- _Request_
Find every line in the records that contains the word "GUATEMALA", matching case exactly, and copy each of those lines in full.

- _Data for processing_
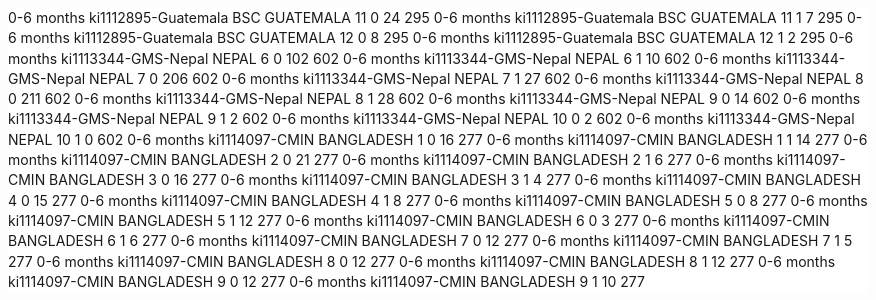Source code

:0-6 months    ki1112895-Guatemala BSC    GUATEMALA                      11                  0       24     295
0-6 months    ki1112895-Guatemala BSC    GUATEMALA                      11                  1        7     295
0-6 months    ki1112895-Guatemala BSC    GUATEMALA                      12                  0        8     295
0-6 months    ki1112895-Guatemala BSC    GUATEMALA                      12                  1        2     295
0-6 months    ki1113344-GMS-Nepal        NEPAL                          6                   0      102     602
0-6 months    ki1113344-GMS-Nepal        NEPAL                          6                   1       10     602
0-6 months    ki1113344-GMS-Nepal        NEPAL                          7                   0      206     602
0-6 months    ki1113344-GMS-Nepal        NEPAL                          7                   1       27     602
0-6 months    ki1113344-GMS-Nepal        NEPAL                          8                   0      211     602
0-6 months    ki1113344-GMS-Nepal        NEPAL                          8                   1       28     602
0-6 months    ki1113344-GMS-Nepal        NEPAL                          9                   0       14     602
0-6 months    ki1113344-GMS-Nepal        NEPAL                          9                   1        2     602
0-6 months    ki1113344-GMS-Nepal        NEPAL                          10                  0        2     602
0-6 months    ki1113344-GMS-Nepal        NEPAL                          10                  1        0     602
0-6 months    ki1114097-CMIN             BANGLADESH                     1                   0       16     277
0-6 months    ki1114097-CMIN             BANGLADESH                     1                   1       14     277
0-6 months    ki1114097-CMIN             BANGLADESH                     2                   0       21     277
0-6 months    ki1114097-CMIN             BANGLADESH                     2                   1        6     277
0-6 months    ki1114097-CMIN             BANGLADESH                     3                   0       16     277
0-6 months    ki1114097-CMIN             BANGLADESH                     3                   1        4     277
0-6 months    ki1114097-CMIN             BANGLADESH                     4                   0       15     277
0-6 months    ki1114097-CMIN             BANGLADESH                     4                   1        8     277
0-6 months    ki1114097-CMIN             BANGLADESH                     5                   0        8     277
0-6 months    ki1114097-CMIN             BANGLADESH                     5                   1       12     277
0-6 months    ki1114097-CMIN             BANGLADESH                     6                   0        3     277
0-6 months    ki1114097-CMIN             BANGLADESH                     6                   1        6     277
0-6 months    ki1114097-CMIN             BANGLADESH                     7                   0       12     277
0-6 months    ki1114097-CMIN             BANGLADESH                     7                   1        5     277
0-6 months    ki1114097-CMIN             BANGLADESH                     8                   0       12     277
0-6 months    ki1114097-CMIN             BANGLADESH                     8                   1       12     277
0-6 months    ki1114097-CMIN             BANGLADESH                     9                   0       12     277
0-6 months    ki1114097-CMIN             BANGLADESH                     9                   1       10     277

- _Task output_
:0-6 months    ki1112895-Guatemala BSC    GUATEMALA                      11                  0       24     295
0-6 months    ki1112895-Guatemala BSC    GUATEMALA                      11                  1        7     295
0-6 months    ki1112895-Guatemala BSC    GUATEMALA                      12                  0        8     295
0-6 months    ki1112895-Guatemala BSC    GUATEMALA                      12                  1        2     295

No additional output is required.